Forgot to mention that you can change two parameters to reduce numerical error: the tolerance for the hydrodynamics (set here) and the tolerance for the iterative solver (set here).

OM

Nasrollah commented 1 month ago

Dear Dr. Ondrej Maxian,

Thank you so much for your reply and providing the info about controlling the residual thresholds in the source code. Also, I am going to analyse the results for this case. To do that, I need to define the Gyration tensor (Ixx, Ixy, Ixz, Iyy, Iyz, Izz) for each fibre. The relation for calculation of this can be found in an article entitled as "Settling dynamics of Brownian chains in viscous fluids" page 3. In that relation, r is the position along the filament, r ̅ is the center of mass of the chain under analysis, and t is time I think the piece of code required for this calculation is this, which must be replaced from line 82 to the end in TwoFallingFibs.py file.

# Time loop
stopcount = int(tf/dt+1e-10);

Gyration=np.zeros((stopcount+1,6*nFib))
X=allFibers.getX()
Xmp=allFibers.getXm()
print('Gyration')
print(X)
print(Xmp)
for iFib in range(nFib):

    for i in range(N): 
        Gyration[0,6*iFib+0]=(X[i+iFib*N,0]-Xmp[iFib,0])*(X[i+iFib*N,0]-Xmp[iFib,0])+Gyration[0,6*iFib+0]  
        Gyration[0,6*iFib+1]=(X[i+iFib*N,0]-Xmp[iFib,0])*(X[i+iFib*N,1]-Xmp[iFib,1])+Gyration[0,6*iFib+1]  
        Gyration[0,6*iFib+2]=(X[i+iFib*N,0]-Xmp[iFib,0])*(X[i+iFib*N,2]-Xmp[iFib,2])+Gyration[0,6*iFib+2]      
        Gyration[0,6*iFib+3]=(X[i+iFib*N,1]-Xmp[iFib,1])*(X[i+iFib*N,1]-Xmp[iFib,1])+Gyration[0,6*iFib+3]    
        Gyration[0,6*iFib+4]=(X[i+iFib*N,1]-Xmp[iFib,1])*(X[i+iFib*N,2]-Xmp[iFib,2])+Gyration[0,6*iFib+4]    
        Gyration[0,6*iFib+5]=(X[i+iFib*N,2]-Xmp[iFib,2])*(X[i+iFib*N,2]-Xmp[iFib,2])+Gyration[0,6*iFib+5]    

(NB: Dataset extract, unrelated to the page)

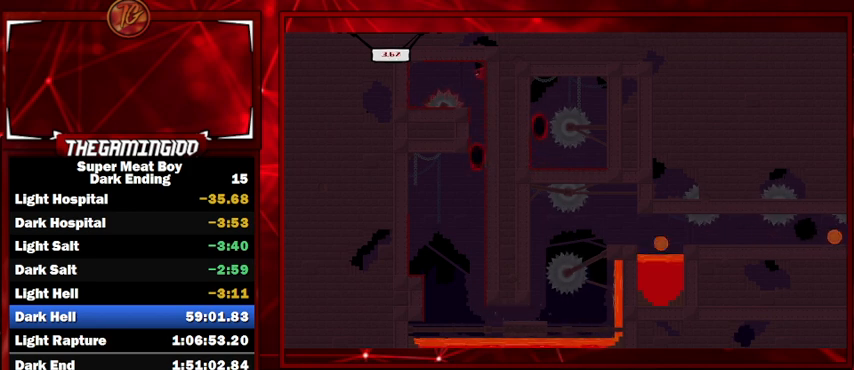
{"keys": ["shift"], "events": []}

    Gyration=(1/Lf)*Gyration    

for iT in range(stopcount): 
    print('Time %f' %(float(iT)*dt));

    maxX,_,_,_ = TIntegrator.updateAllFibers(iT,dt,stopcount,Dom,Ewald,gravden=-0.1,write=True,outfile=FileString);
    X=allFibers.getX()
    Xmp=allFibers.getXm()

    for iFib in range(nFib):

        for i in range(N): 
            Gyration[iT+1,6*iFib+0]=(X[i+iFib*N,0]-Xmp[iFib,0])*(X[i+iFib*N,0]-Xmp[iFib,0])+Gyration[iT+1,6*iFib+0] 
            Gyration[iT+1,6*iFib+1]=(X[i+iFib*N,0]-Xmp[iFib,0])*(X[i+iFib*N,1]-Xmp[iFib,1])+Gyration[iT+1,6*iFib+1]  
            Gyration[iT+1,6*iFib+2]=(X[i+iFib*N,0]-Xmp[iFib,0])*(X[i+iFib*N,2]-Xmp[iFib,2])+Gyration[iT+1,6*iFib+2]      
            Gyration[iT+1,6*iFib+3]=(X[i+iFib*N,1]-Xmp[iFib,1])*(X[i+iFib*N,1]-Xmp[iFib,1])+Gyration[iT+1,6*iFib+3]    
            Gyration[iT+1,6*iFib+4]=(X[i+iFib*N,1]-Xmp[iFib,1])*(X[i+iFib*N,2]-Xmp[iFib,2])+Gyration[iT+1,6*iFib+4]    
            Gyration[iT+1,6*iFib+5]=(X[i+iFib*N,2]-Xmp[iFib,2])*(X[i+iFib*N,2]-Xmp[iFib,2])+Gyration[iT+1,6*iFib+5]   

    Gyration=(1/Lf)*Gyration    
    print(maxX)
np.savetxt('Gyration', Gyration); 

Is it correct or should I modify this? Thanks in advance for any guidance that you would provide.

Kind regards, Nasrollah Hajaliakbari

omaxian commented 1 month ago

Nasrollah,

Here is the correct way to compute that tensor:

# Gyration tensor
X = allFibers.getX();
ChebWts = np.reshape(fibDisc._wX,(fibDisc._Nx,1));
Tensor = np.zeros((3,3,nFib));
for iFib in range(nFib):
    # Compute center of mass
    ThisX = X[iFib*fibDisc._Nx:(iFib+1)*fibDisc._Nx];
    COM = np.dot(ChebWts.T,ThisX)
    Diff = ThisX-COM;
    for iD in range(3):
        for jD in range(3):
            Integrand = Diff[:,iD]*Diff[:,jD]; # element-wise multiplication
            Tensor[iD,jD,iFib]= np.dot(ChebWts.T,Integrand);
print(Tensor[:,:,0]) # This is the first fiber
print(Tensor[:,:,1]) # This is the second fiber

Remember that the midpoint and the center of mass are not the same thing (you need to integrate the positions to get the COM), and that the number of points on each fiber is Nx (not N, the number of tangent vectors). For integration, you need the chebyshev weights w.

OM

omaxian commented 4 weeks ago

Nasrollah,

One more thing I should mention: because the fibers you are using are very slender (epsilon = 1/2000), you need to use many more oversampling points. You should be using about 1000 points (NupsampleForDirect=1000).

OM

Nasrollah commented 2 weeks ago

Dear Dr. Ondrej Maxian,

Thank you so much for your reply and guidance.